Task statement: Work out how many lines of the data hold the string "nice", and reply with that number alone.

Records for processing:

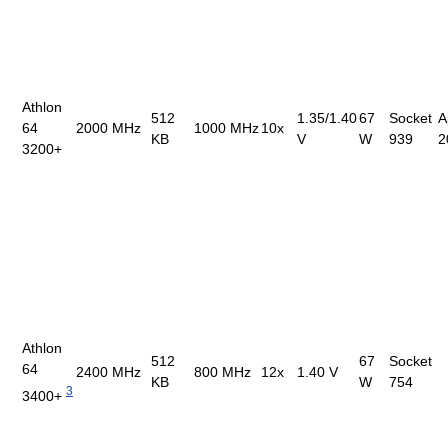
Athlon
512
1.35/1.40
67
Socket
A
64
2000 MHz
1000 MHz
10x
KB
V
W
939
2
3200+
Athlon
512
67
Socket
64
2400 MHz
800 MHz
12x
1.40 V
KB
W
754
3
3400+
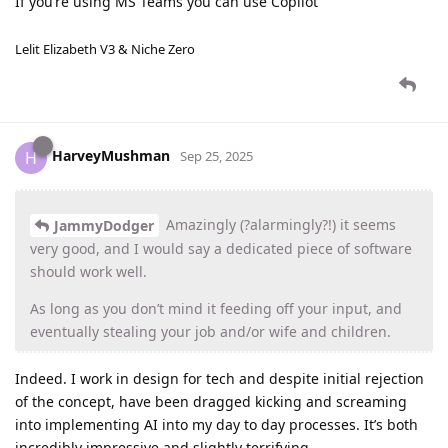
If you’re using MS Teams you can use Copilot
Lelit Elizabeth V3 & Niche Zero
HarveyMushman
H
Sep 25, 2025
Amazingly (?alarmingly?!) it seems
JammyDodger
very good, and I would say a dedicated piece of software
should work well.
As long as you don’t mind it feeding off your input, and
eventually stealing your job and/or wife and children.
Indeed. I work in design for tech and despite initial rejection
of the concept, have been dragged kicking and screaming
into implementing AI into my day to day processes. It’s both
incredibly impressive and slightly terrifying.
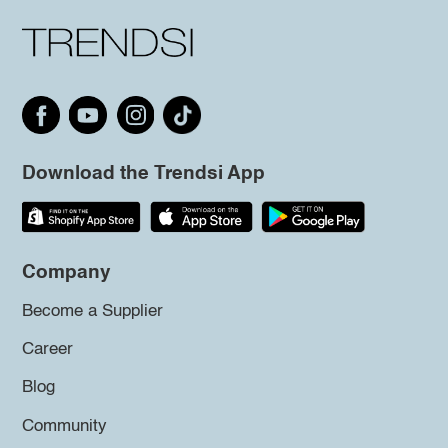
Download the Trendsi App
Company
Become a Supplier
Career
Blog
Community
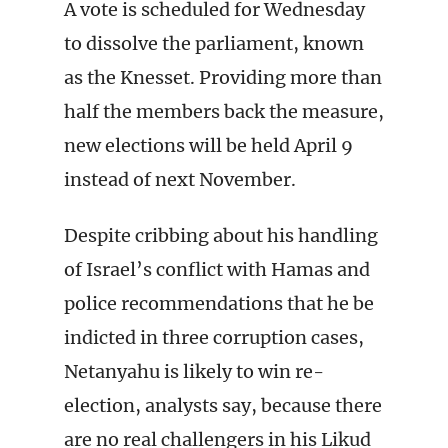
A vote is scheduled for Wednesday
to dissolve the parliament, known
as the Knesset. Providing more than
half the members back the measure,
new elections will be held April 9
instead of next November.
Despite cribbing about his handling
of Israel’s conflict with Hamas and
police recommendations that he be
indicted in three corruption cases,
Netanyahu is likely to win re-
election, analysts say, because there
are no real challengers in his Likud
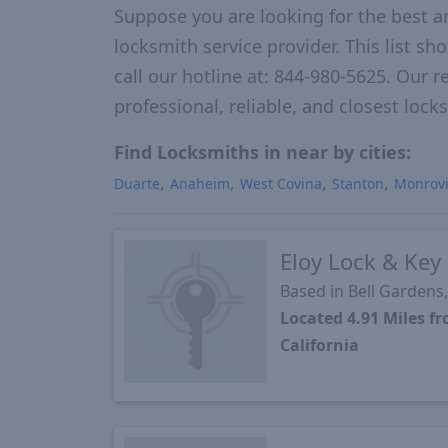
Suppose you are looking for the best a
locksmith service provider. This list s
call our hotline at: 844-980-5625. Our r
professional, reliable, and closest loc
Find Locksmiths in near by cities:
Duarte
Anaheim
West Covina
Stanton
Monrov
Eloy Lock & Key
Based in Bell Gardens
Located 4.91 Miles 
California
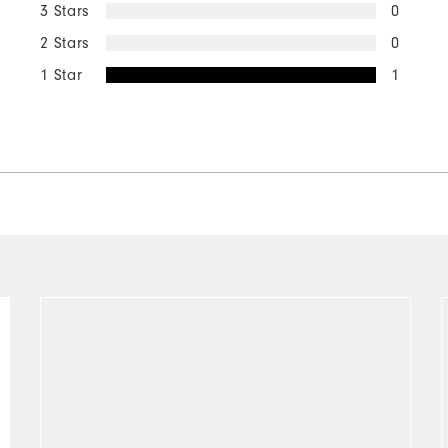
3 Stars
0
2 Stars
0
1 Star
1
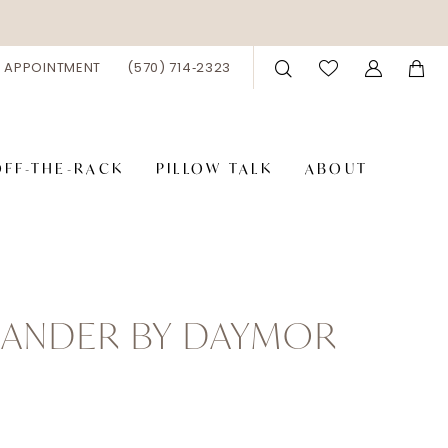
 APPOINTMENT
(570) 714‑2323
OFF-THE-RACK
PILLOW TALK
ABOUT
XANDER BY DAYMOR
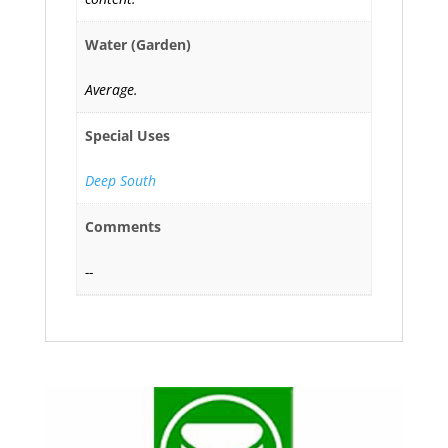
Water (Garden)
Average.
Special Uses
Deep South
Comments
--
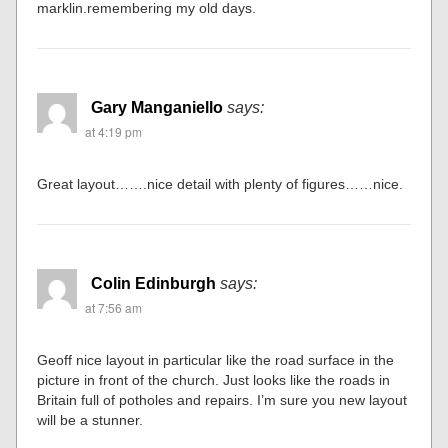
marklin.remembering my old days.
Gary Manganiello
says:
at 4:19 pm
Great layout…….nice detail with plenty of figures……nice.
Colin Edinburgh
says:
at 7:56 am
Geoff nice layout in particular like the road surface in the
picture in front of the church. Just looks like the roads in
Britain full of potholes and repairs. I’m sure you new layout
will be a stunner.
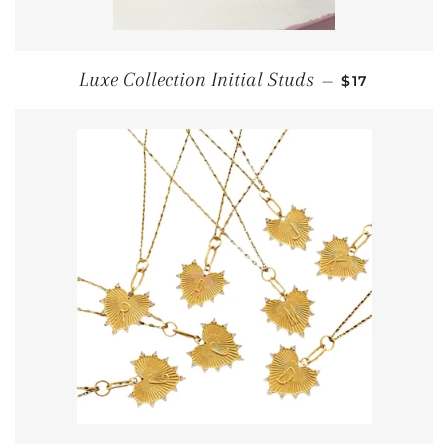
REGULAR PR
Luxe Collection Initial Studs
—
$17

Solution for this exercise: 2